Spain's re-elected Socialist government is facing a rebellion from an unexpected quarter: regional governments - many of them led by fellow Socialists - clamouring for more money as the economy slows and tax receipts shrink.
When the economy was booming, José Luis Rodríguez Zapatero, prime minister, promised Catalonia and other regions a better fiscal compact to take into account new developments, such as the huge surge of immigrants who have mainly settled in the industrial powerhouses of Catalonia and Madrid.
But with the economy slowing rapidly - it grew by only 0.3 per cent in the first quarter - it is not clear how Mr Zapatero will fulfil his promises. Pedro Solbes, the veteran finance minister, has described the demands of Spain's 17 largely self-governing regions as "a sudoku that is impossible to solve".
Spain's poorer regions, including the Socialist strongholds of Extremadura and Andalusia, are vigorous defenders of the current system, which tops up taxes levied locally with large dollops of central government funds.
Catalonia, another huge repository of Socialist votes, says the system is unfair. It is a big region of 7.5m inhabitants that contributes 19 per cent to Spain's gross domestic product. But Catalonia argues it has suffered decades of neglect and underinvestment, because taxes paid in Catalonia have gone to finance the development of poorer regions.

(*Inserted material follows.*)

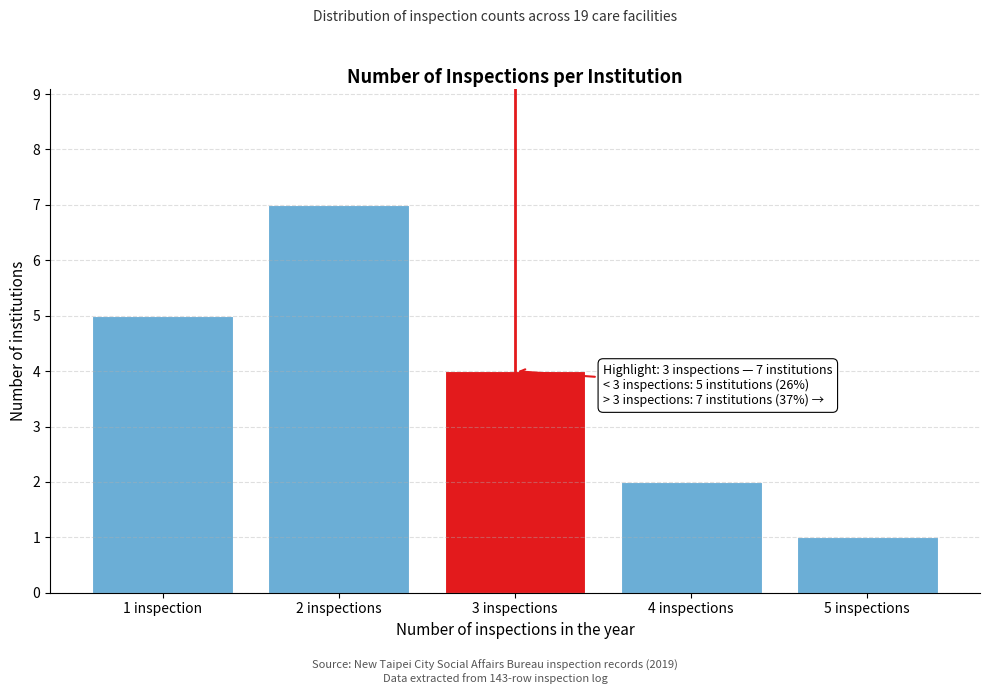

Reading right to left, list all the values displayed in this chart.

1	2	4	7	5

Parts of Catalonia's infrastructure are indeed crumbling. Last summer, Barcelona suffered a week-long blackout after a pylon fell on an electricity sub-station. Then the suburban railway network collapsed as trains broke down. When that was solved, landslides hit suburban railway tracks. A severe drought then dried up the dams that supply water to Barcelona.
In spite of the change in Spain's economic fortunes, Antoni Castells, Catalonia's regional economy minister, says he will hold Mr Zapatero to his word. He expects Catalonia's new compact to be in place this August.
Mr Castells says Spain needs to "rebalance" resources between the central government and the regions, and among the regions themselves. "The system we have now takes redistribution to extremes - we have fewer resources than poorer regions such as Andalusia and Extremadura," he says.
Mr Castells' comments, and those of José Montilla, the regional president, have not gone down well with the Socialist barons of other regions.
Extremadura, Spain's poorest region, says it will not accept the new redistribution formula being proposed by Catalonia. Andalusia, for its part, wants the government to take into account the educational needs of its large infant population. Extremadura says it is its ageing population, dispersed in small villages, that needs more attention.